Counted amongst the many crimes of X-Men: The Last Stand director Brett Ratner is contributing to the financing of Zack Snyder's Batman v. Superman, so it's no surprise that he would feel a sort of kinship with Snyder over the critical bashing of the latter film (plus, we hear both of their mothers are named "Martha"). Addressing what he thinks is wrong with the movie industry today, Ratner lashed out at film critics and insulted Middle America in an attempt to place the blame for the poor critical reception of both films while speaking at the Sun Valley Film Festival, according to a report from Entertainment Weekly.
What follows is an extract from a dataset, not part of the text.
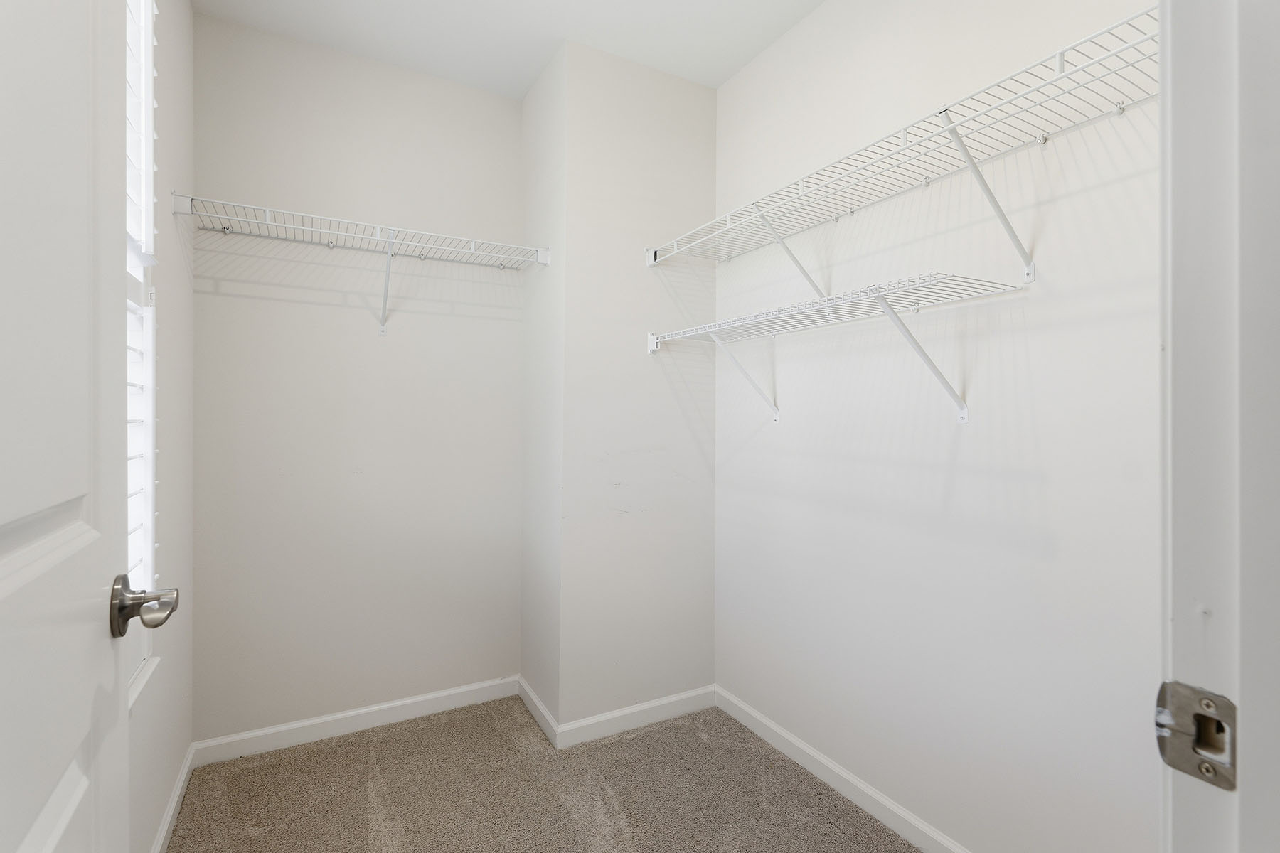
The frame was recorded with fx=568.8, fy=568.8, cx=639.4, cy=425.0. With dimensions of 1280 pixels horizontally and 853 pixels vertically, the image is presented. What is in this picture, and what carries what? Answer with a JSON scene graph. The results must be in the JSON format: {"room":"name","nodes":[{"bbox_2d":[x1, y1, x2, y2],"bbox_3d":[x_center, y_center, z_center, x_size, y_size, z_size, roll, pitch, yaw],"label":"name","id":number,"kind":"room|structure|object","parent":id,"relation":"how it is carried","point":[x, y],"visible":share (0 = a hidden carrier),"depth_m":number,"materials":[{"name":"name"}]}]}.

"The worst thing that we have in today's movie culture is Rotten Tomatoes," said Ratner, putting Rotten Tomatoes in the same conversation as other "worst things in movie culture" such as Brett Ratner and Zack Snyder. "I think it's the destruction of our business. I have such respect and admiration for film criticism. When I was growing up film criticism was a real art. And there was intellect that went into that. And you would read Pauline's Kael's reviews, or some others, and that doesn't exist anymore. Now it's about a number. A compounded number of how many positives vs. negatives. Now it's about, 'What's your Rotten Tomatoes score?'"
"And that's sad because the Rotten Tomatoes score was so low on Batman v Superman I think it put a cloud over a movie that was incredibly successful," Ratner continued, referring to a metaphorical cloud and not the literal cloud that apparently hung over the production for the entirety of its shooting, causing all color to be washed out from the film.
"People don't realize what goes into making a movie like that," Ratner continued before pointing out that Middle Americans are too stupid to make decisions about which films they like on their own and base their opinions solely on the Rotten Tomatoes score. "It's mind-blowing. It's just insane, it's hurting the business, it's getting people to not see a movie. In Middle America it's, 'Oh, it's a low Rotten Tomatoes score so I'm not going to go see it because it must suck.' But that number is an aggregate and one that nobody can figure out exactly what it means, and it's not always correct. I've seen some great movies with really abysmal Rotten Tomatoes scores."
Has anyone ever seen Ratner and Snyder in the same place at the same time? Just sayin'.
In conclusion, Ratner took a Donald Trump-like approach to describing the current state of film criticism. "What's sad is film criticism has disappeared. It's really sad."
Of course, in some cases, an objectively terrible movie can somehow end up with a decent Rotten Tomatoes score, at least compared to Batman v. Superman's 27%. Take, for instance, X-Men: The Last Stand, which has a 58% rating on the review aggregation site. You know what? Maybe there's something to what Ratner is saying after all.